Transcurrieron los años y me comenzaron a detectar niveles anormales de plomo en sangre. Los más de doscientos perdigones que recibí en mi cuerpo, -los más superficiales fueron retirados-, causaron efectos nocivos en mi salud. Un examen de imagenología que me practicaron determinó la presencia de perdigones en uno de los lóbulos del hígado. Hace alrededor de 10 años me retiré de la práctica de la odontología pues el envenenamiento de plomo causa, entre varios efectos, dolor perenne en músculos y articulaciones y pérdida de fuerza en manos y piernas. Tanto es así que se me dificulta retirar la tapa de un frasco y uno de los perdigones me deformó el dedo índice de mi mano derecha, el cual utilizaba para asir instrumentos y aparatos dentales. No puedo vivir a merced de los analgésicos que necesito para controlar estos dolores, pues afectan a los riñones por su uso continuo.

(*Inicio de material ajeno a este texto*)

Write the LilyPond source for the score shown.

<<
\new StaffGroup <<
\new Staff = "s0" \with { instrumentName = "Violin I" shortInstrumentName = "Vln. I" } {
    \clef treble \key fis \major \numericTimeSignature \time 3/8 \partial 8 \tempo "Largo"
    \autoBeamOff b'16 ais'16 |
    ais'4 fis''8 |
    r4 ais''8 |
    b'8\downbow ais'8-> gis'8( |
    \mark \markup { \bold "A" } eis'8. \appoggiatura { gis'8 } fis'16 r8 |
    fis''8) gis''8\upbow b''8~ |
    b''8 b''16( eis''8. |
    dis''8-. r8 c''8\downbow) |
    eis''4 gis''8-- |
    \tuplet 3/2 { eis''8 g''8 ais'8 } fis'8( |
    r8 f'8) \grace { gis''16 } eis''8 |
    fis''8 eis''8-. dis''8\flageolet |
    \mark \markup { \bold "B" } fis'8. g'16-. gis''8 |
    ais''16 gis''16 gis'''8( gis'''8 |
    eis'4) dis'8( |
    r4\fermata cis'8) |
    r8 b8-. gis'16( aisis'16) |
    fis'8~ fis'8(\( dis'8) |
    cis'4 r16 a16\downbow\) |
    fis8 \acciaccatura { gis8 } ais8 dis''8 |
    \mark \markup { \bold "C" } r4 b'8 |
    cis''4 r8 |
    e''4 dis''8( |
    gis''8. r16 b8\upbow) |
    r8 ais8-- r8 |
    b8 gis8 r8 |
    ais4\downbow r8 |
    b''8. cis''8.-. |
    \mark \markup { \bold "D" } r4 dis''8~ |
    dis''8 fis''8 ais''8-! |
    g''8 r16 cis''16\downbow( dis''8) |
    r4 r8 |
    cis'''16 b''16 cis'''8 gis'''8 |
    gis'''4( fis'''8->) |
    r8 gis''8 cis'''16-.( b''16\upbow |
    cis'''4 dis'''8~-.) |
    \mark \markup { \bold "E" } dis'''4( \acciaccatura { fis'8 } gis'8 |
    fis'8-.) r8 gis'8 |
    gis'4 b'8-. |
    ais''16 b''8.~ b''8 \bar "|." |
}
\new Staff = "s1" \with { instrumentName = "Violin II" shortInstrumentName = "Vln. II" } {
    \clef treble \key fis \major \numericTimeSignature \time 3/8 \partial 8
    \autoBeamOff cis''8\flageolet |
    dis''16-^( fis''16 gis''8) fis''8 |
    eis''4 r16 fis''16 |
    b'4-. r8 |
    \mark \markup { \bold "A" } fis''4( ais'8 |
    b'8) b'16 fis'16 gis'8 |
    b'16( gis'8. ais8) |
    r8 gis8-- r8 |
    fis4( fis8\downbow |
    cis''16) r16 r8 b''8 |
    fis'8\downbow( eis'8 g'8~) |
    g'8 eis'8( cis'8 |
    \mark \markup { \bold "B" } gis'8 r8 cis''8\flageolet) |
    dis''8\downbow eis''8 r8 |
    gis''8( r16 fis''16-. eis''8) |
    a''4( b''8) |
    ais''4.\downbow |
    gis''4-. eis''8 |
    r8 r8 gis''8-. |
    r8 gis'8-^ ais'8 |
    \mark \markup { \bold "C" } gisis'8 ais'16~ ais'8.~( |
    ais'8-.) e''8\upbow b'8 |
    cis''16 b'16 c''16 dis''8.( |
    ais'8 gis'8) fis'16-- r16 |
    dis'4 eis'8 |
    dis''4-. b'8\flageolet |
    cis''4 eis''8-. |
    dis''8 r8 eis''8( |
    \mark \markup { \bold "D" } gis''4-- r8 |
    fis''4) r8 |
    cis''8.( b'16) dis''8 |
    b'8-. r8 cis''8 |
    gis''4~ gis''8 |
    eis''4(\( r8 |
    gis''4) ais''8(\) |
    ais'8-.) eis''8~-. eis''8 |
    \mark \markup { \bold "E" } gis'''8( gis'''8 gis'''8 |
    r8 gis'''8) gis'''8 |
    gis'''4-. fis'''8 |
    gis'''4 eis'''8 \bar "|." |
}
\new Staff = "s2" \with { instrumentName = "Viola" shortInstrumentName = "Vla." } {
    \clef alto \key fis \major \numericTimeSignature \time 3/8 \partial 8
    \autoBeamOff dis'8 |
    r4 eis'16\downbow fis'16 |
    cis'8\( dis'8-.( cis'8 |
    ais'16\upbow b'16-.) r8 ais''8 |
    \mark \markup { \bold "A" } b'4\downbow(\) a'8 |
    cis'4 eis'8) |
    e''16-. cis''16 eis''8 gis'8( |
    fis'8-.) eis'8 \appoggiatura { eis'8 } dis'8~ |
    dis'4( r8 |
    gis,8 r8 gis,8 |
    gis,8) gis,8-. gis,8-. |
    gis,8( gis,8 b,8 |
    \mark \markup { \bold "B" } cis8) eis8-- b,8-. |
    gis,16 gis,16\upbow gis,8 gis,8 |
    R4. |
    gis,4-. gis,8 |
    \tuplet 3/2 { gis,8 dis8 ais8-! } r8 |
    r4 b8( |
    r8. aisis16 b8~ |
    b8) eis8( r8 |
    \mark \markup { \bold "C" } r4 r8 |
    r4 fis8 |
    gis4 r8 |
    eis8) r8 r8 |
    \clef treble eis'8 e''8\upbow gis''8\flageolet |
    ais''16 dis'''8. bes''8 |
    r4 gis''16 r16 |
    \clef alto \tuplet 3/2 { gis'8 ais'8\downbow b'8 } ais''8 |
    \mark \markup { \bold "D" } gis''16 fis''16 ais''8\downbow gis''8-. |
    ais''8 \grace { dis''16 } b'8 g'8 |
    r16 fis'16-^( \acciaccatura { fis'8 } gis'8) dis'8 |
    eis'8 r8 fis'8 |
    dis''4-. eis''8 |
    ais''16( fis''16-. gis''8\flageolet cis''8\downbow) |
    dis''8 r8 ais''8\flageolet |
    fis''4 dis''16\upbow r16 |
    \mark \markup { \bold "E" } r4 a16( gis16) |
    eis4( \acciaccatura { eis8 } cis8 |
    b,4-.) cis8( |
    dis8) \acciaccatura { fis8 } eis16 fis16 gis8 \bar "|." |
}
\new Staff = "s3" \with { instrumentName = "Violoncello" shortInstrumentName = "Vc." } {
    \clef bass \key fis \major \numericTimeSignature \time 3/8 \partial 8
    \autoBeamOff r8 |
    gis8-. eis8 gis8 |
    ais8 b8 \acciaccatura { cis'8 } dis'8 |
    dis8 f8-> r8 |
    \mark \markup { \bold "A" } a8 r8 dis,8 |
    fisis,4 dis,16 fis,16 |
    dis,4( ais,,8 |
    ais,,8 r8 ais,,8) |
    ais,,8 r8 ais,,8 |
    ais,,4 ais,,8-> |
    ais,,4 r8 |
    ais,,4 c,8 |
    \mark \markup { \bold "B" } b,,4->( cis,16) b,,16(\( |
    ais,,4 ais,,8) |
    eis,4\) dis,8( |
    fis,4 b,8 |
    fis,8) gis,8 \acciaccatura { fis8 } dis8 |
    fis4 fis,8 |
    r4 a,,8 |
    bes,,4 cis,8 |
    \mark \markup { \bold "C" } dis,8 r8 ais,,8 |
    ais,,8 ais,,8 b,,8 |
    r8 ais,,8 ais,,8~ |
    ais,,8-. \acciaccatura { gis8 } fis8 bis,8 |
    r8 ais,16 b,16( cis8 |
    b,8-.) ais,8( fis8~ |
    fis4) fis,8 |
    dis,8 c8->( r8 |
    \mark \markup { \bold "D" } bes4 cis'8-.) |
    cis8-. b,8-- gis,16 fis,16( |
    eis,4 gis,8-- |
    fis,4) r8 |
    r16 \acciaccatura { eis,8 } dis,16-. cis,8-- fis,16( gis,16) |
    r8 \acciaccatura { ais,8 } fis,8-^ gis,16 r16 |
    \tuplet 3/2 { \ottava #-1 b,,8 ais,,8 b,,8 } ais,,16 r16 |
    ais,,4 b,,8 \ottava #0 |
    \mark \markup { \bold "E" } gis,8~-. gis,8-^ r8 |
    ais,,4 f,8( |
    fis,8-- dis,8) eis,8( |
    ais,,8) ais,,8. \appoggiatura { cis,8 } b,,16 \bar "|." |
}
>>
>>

Con todo lo que hemos vivido durante los pasados lustros, luego de restaurada la democracia en Panamá, me pregunto si valió la pena el sacrificio que hicimos muchos panameños. En esta etapa, tanto políticos inscritos en partidos como no inscritos han salido impunes a pesar de sonados casos de corrupción y enriquecimiento ilícito. Hoy tenemos un presidente de la república que fue dirigente de la Cruzada Civilista, pero que está rodeado de políticos con costumbres arraigadas, que van a ser muy difíciles de cambiar o eliminar. Si después de estos cinco años no comenzamos a recuperar los valores cívicos y morales por los cuales Cerebrito luchó durante los años finales de la dictadura, no creo que viva lo suficiente para ver el desenlace final. Espero que el amigo Mulino pueda cumplir lo que prometió.